Et le vieillard disparut alors, et Fanch Kerborz regagna sa chaumière et fit part à sa femme de son aventure et du conseil et des promesses de l’inconnu. Ils se promirent d’observer rigoureusement le conseil. À partir de ce moment, tout leur réussissait à souhait, si bien qu’ils devinrent riches, en peu de temps.

L’écuelle resta pendant six ans à la même place, sans avoir été soulevée, malgré la tentation qu’on avait éprouvée, maintes fois, de voir ce qu’il y avait dessous.

Au bout de ce temps, un jour, la femme de Fanch, n’y tenant plus, dit à son mari :

— Il faut voir ce qu’il y a sous l’écuelle.

— Vous savez bien, femme, qu’on nous l’a défendu, et ce qu’on nous a prédit, si nous cédions à la curiosité.

— Bast ! à présent que nous sommes riches, nous n’avons plus tant à nous inquiéter de cette prédiction ; et puis, nous ne soulèverons que très légèrement le bord de l’écuelle, seulement assez pour voir ce qu’il y a dessous, et le vieillard n’en saura rien ; d’ailleurs, on ne l’a pas revu dans le pays, depuis que vous l’avez rencontré, pour la première fois, et il n’y reviendra sans doute pas.

Fanch ne répliqua pas ; sa femme souleva légèrement et avec de grandes précautions le bord de l’écuelle, et aussitôt un petit oiseau s’en élança, qui s’envola par la fenêtre C’était leur bonne chance qui les quittait.

Les deux époux se regardèrent, tout ébahis.

— Nous avons mal fait ! dit Fanch, après un moment de silence.

À partir de ce jour, rien ne leur réussissait plus : ils perdirent leur bétail, dans une épidémie ; un orage détruisit toute leur récolte ; un incendie. consuma leur habitation avec tout le mobilier ; enfin, leur fils ainé fut mordu par un chien enragé et devint enragé lui-même, si bien qu’il fallut l’étouffer entre deux couettes. En moins d’un an, ils furent réduits à leur situation première.

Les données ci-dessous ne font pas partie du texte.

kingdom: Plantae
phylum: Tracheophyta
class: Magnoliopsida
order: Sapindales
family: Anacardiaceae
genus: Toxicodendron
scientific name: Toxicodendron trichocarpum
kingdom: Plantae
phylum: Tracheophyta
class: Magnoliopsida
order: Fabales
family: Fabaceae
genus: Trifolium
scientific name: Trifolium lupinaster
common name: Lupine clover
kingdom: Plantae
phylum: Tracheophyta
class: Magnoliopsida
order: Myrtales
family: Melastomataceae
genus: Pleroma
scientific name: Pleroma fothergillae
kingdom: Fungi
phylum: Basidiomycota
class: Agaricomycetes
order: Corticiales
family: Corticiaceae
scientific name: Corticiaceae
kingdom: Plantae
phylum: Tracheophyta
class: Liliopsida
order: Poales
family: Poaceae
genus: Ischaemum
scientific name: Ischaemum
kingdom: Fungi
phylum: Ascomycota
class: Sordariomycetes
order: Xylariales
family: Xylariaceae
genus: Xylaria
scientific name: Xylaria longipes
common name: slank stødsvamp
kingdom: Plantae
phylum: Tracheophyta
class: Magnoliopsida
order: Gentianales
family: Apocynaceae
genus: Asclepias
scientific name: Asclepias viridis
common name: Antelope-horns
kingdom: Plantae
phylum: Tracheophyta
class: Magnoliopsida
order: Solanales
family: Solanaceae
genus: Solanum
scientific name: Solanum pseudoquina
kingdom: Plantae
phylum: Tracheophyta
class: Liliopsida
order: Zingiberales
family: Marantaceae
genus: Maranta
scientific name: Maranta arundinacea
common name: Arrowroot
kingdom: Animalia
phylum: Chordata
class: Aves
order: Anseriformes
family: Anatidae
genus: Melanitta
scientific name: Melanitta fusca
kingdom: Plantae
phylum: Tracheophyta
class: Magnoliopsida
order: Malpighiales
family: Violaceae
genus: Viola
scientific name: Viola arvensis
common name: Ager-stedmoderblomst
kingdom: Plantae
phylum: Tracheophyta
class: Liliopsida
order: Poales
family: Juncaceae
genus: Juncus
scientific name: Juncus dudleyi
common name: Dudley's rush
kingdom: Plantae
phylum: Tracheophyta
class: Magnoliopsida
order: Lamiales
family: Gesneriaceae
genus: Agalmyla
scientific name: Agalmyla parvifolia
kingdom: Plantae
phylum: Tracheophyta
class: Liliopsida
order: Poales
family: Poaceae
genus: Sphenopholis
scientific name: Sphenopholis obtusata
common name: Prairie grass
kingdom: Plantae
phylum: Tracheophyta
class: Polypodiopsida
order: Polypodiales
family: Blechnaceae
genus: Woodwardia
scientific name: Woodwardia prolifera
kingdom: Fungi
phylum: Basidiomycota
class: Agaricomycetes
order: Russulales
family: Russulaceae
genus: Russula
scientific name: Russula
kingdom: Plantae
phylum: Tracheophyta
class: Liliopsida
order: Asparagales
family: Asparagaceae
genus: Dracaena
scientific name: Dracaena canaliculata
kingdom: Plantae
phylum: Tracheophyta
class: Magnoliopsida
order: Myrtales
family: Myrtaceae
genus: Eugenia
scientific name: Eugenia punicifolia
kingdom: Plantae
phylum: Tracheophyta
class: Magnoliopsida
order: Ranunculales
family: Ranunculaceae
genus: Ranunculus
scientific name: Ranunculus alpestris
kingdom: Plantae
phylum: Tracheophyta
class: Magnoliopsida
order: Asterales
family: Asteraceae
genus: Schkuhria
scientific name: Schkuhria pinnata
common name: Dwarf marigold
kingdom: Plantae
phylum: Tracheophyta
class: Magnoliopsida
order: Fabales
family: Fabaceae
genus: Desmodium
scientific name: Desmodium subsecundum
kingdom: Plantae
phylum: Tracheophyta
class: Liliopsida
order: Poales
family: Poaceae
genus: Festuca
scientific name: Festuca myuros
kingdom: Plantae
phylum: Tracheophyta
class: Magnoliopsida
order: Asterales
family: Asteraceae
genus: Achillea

Fanch rencontra alors le vieillard inconnu, dans le même chemin où il l’avait vu la première fois.

— Vous avez regardé ce qu’il y avait sous l’écuelle, lui dit l’inconnu.

Hélas ! oui, pour mon malheur ; mais c’est la faute de ma femme ; c’est elle qui est cause que l’oiseau s’est envolé.

— Il ne fallait pas la laisser faire ; mais vous étiez aussi curieux qu’elle de savoir ce que cachait l’écuelle.

Vous disiez sans cesse : « C’est la faute d’Adam ! si Adam n’avait pas été si curieux, nous ne serions pas si malheureux, sur la terre, et obligés de gagner notre pain, à la sueur de notre front ! » Eh bien, vous pourrez à présent, vous faire le même reproche que vous adressiez auparavant à Adam, et dire que c’est votre faute à vous-même.

Ayant ainsi parlé, le vieillard disparut.

Qui était-ce ? Adam, sans doute ; à moins que ce ne fût le bon Dieu lui-même.

Conté en breton par Marguerite Philippe, à Plouaret, septembre 1886.

Recueilli et traduit par F.-M. Luzel.